Cybertrust's chief technology officer Dr Peter Tippett advised the joint chiefs of staff on cyber warfare during Desert Storm and produced the original version of what later became Norton Anti-Virus software.
“Hackers now have such a range of tools to use, it's amazing: master toolkits to produce whatever worm, trojan or bot you wish. It's all just a case of bolting together parts – encryption, multi-control channels, obfuscation – it's all there in easy-assembly kits.
“Very little of this is new technology, but with a few tweaks a hacker can produce a ‘new' trojan or bot in minutes.
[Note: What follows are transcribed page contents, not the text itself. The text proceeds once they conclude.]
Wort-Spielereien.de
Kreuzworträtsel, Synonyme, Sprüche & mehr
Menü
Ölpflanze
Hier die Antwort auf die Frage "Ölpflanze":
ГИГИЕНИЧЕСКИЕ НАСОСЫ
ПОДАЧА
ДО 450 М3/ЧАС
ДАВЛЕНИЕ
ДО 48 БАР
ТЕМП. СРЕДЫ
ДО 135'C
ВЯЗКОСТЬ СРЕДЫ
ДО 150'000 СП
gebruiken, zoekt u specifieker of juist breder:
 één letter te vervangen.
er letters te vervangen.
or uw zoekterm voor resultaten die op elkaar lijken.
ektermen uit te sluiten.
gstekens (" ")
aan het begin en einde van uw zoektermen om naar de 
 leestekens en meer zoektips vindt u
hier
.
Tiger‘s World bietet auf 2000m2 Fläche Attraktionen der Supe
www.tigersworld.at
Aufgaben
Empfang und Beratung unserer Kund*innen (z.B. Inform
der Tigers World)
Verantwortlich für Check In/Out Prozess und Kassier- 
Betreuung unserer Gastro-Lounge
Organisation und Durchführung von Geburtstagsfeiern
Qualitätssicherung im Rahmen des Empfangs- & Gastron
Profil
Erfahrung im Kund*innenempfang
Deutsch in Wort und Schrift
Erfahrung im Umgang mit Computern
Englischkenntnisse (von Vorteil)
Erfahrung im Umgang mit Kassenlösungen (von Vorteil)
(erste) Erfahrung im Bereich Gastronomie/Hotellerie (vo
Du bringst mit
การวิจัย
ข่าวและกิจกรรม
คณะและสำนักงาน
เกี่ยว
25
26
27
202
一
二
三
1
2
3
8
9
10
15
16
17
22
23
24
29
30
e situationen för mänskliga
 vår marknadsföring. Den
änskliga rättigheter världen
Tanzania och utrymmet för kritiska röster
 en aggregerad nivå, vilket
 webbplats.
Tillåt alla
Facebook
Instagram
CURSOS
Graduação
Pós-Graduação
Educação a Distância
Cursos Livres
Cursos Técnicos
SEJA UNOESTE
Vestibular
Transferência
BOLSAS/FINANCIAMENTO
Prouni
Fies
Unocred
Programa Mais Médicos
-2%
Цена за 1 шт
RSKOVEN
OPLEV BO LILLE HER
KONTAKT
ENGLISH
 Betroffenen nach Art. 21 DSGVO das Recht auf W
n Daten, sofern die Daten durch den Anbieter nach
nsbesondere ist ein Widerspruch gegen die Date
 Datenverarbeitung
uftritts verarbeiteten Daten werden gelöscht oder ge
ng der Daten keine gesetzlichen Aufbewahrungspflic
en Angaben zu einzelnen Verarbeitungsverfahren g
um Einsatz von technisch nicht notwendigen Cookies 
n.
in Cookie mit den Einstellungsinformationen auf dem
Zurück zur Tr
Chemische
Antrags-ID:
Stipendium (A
We can now see the criminal element on the web has built something just as robust as the internet, but for use by miscreants.
“I believe we'll see more trading of resources between hackers, as they become more specialised in their sectors. This has always been the case to some extent, but it will take place on a much bigger scale soon. ID theft will also increase and become more sophisticated – many street criminals still don't know the worth of a laptop full of customer data – but soon they will.
To combat this threat, we need to focus on smart security. For example, a router, even a wireless one, can be configured to ‘default deny' outbound traffic. This costs nothing to do, but makes exploiting the connection much harder. Only two per cent of users actually do this, even though it makes you 80 per cent more secure. We need to assess costs of counter-measures more effectively and get them implemented on a greater scale.”